Profiling Bias in LLMs: Stereotype Dimensions in Contextual Word Embeddings
Carolin M. Schuster, Maria-Alexandra Dinisor, Shashwat Ghatiwala, Georg Groh
TL;DR
The paper addresses the challenge of communicating and mitigating biases in large language models by profiling gender-related bias using interpretable stereotype dimensions. It maps contextual embeddings into a bias space grounded in the stereotype content model (warmth and competence) and extends this with seven granular dimensions via a SensePolar-inspired projection, applying it to twelve open-source LLMs across multiple context types. The findings show consistent gender-name biases (female names linked to warmth, male names to competence) across models and layers, with context and term granularity influencing the results; nonbinary terms show weaker effects.
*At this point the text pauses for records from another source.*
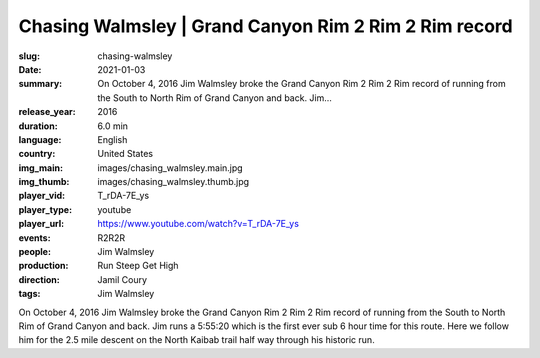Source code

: Chasing Walmsley | Grand Canyon Rim 2 Rim 2 Rim record
######################################################

:slug: chasing-walmsley
:date: 2021-01-03
:summary: On October 4, 2016 Jim Walmsley broke the Grand Canyon Rim 2 Rim 2 Rim record of running from the South to North Rim of Grand Canyon and back. Jim...
:release_year: 2016
:duration: 6.0 min
:language: English
:country: United States
:img_main: images/chasing_walmsley.main.jpg
:img_thumb: images/chasing_walmsley.thumb.jpg
:player_vid: T_rDA-7E_ys
:player_type: youtube
:player_url: https://www.youtube.com/watch?v=T_rDA-7E_ys
:events: R2R2R
:people: Jim Walmsley
:production: Run Steep Get High
:direction: Jamil Coury
:tags: Jim Walmsley

On October 4, 2016 Jim Walmsley broke the Grand Canyon Rim 2 Rim 2 Rim record of running from the South to North Rim of Grand Canyon and back. Jim runs a 5:55:20 which is the first ever sub 6 hour time for this route. Here we follow him for the 2.5 mile descent on the North Kaibab trail half way through his historic run.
This work provides a theory-driven, visualizable bias profiling framework that supports bias auditing and mitigation efforts, while acknowledging limitations in scope (gender, English, binary classifications) and calling for multilingual and domain-specific extensions.
Abstract
Large language models (LLMs) are the foundation of the current successes of artificial intelligence (AI), however, they are unavoidably biased. To effectively communicate the risks and encourage mitigation efforts these models need adequate and intuitive descriptions of their discriminatory properties, appropriate for all audiences of AI. We suggest bias profiles with respect to stereotype dimensions based on dictionaries from social psychology research. Along these dimensions we investigate gender bias in contextual embeddings, across contexts and layers, and generate stereotype profiles for twelve different LLMs, demonstrating their intuition and use case for exposing and visualizing bias.